Na Continente de novembro de 2007, edição #83, publicamos uma resenha do jornalista André Dib sobre o livro Abreu e Lima – General de Bolívar, que foi relançado, à época, pela Cepe Editora. Abaixo, reproduzimos esse material.
Abreu e Lima em foco
Num momento em que o general Abreu e Lima é lembrado em acordos políticos, a Cepe Editora reedita o livro Abreu e Lima: General de Bolívar, de Vamireh Chacon
TEXTO André Dib
A reedição da biografia do general José Ignácio de Abreu e Lima chega num momento em que sua importância se recontextualiza diante do atual panorama político e econômico na América do Sul.
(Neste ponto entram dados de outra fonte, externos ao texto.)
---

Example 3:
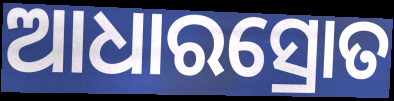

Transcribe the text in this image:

ଆଧାରସ୍ରୋତ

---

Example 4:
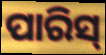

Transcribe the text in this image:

ପାରିସ୍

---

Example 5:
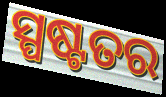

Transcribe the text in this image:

O presidente Hugo Chávez, principal responsável por esse retorno, guarda bons motivos para reavivá-lo na memória coletiva: pouco conhecido em seu país natal, Abreu e Lima é o único brasileiro entre os oficiais que lutaram para a vitória de Simón Bolívar contra a dominação espanhola.
A partir dessa exaltação de antigas lutas libertárias é possível entender por que, para Chávez aprovar a parceria entre a Petróleos de Venezuela S/A (PDVSA) e a Petrobras na construção da nova refinaria em território brasileiro, foi decisiva a escolha do nome e local. Quando soube que Pernambuco, terra natal de Abreu e Lima, estava entre os candidatos aptos a receber o projeto, virou questão de honra que essa nova colaboração entre países se chame Refinaria Abreu e Lima.
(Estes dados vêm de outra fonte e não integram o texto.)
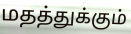
மதத்துக்கும்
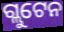
ଗ୍ଲୁଟେନ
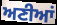
ਅਣੀਆਂ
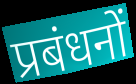
प्रबंधनों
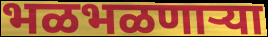
भळभळणाऱ्या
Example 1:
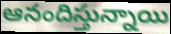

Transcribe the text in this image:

ఆనందిస్తున్నాయి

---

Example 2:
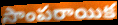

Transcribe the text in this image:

సాంపరాయిక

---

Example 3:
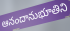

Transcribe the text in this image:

ఆనందానుభూతిని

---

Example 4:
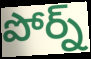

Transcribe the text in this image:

పోర్న్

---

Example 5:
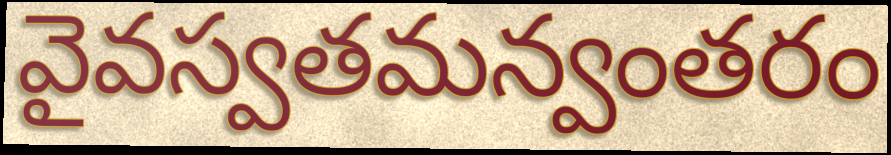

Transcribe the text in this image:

వైవస్వతమన్వంతరం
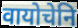
वायोचेनि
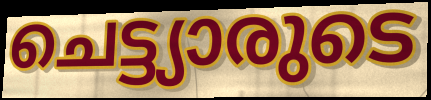
ചെട്ട്യാരുടെ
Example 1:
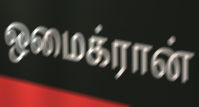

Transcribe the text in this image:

ஒமைக்ரான்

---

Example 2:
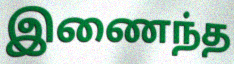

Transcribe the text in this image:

இணைந்த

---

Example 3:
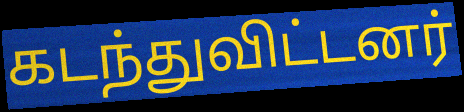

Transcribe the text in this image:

கடந்துவிட்டனர்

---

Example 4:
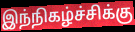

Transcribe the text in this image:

இந்நிகழ்ச்சிக்கு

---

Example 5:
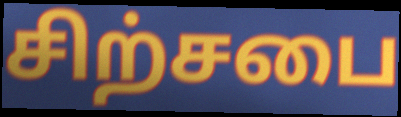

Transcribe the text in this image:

சிற்சபை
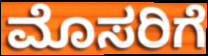
ಮೊಸರಿಗೆ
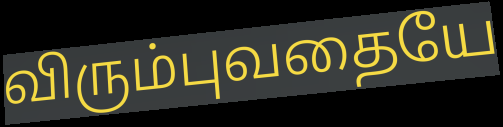
விரும்புவதையே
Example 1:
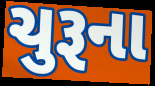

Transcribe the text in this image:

ચુરૂના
De forma que Abreu e Lima, sua trajetória e suas ideias, ganharam novo fôlego com o gigantesco empreendimento que leva seu nome. Orçada em US$ 4 bilhões, esta será a quinta maior refinaria do país. Seu porte e importância histórica – foi esperada por quase meio século – emprestam ao herói da América espanhola um prestígio que ele nunca teve em vida. Desde o lançamento de sua pedra fundamental, em 2005, Abreu e Lima esteve novamente no discurso de estadistas, intelectuais, jornalistas e até de cineastas: o documentarista baiano Geraldo Sarno está em plena produção de um filme sobre o general.
“Abreu e Lima já é nome de cidade ao norte de Recife, onde se travou um dos combates da Rebelião Praieira, e, ao sul da capital pernambucana, surge empreendimento industrial de repercussão internacional evocando sua participação bolivariana”, escreve o historiador e cientista político Vamireh Chacon, na apresentação à nova edição de Abreu e Lima: General de Bolívar, um cuidadoso projeto da Companhia Editora de Pernambuco.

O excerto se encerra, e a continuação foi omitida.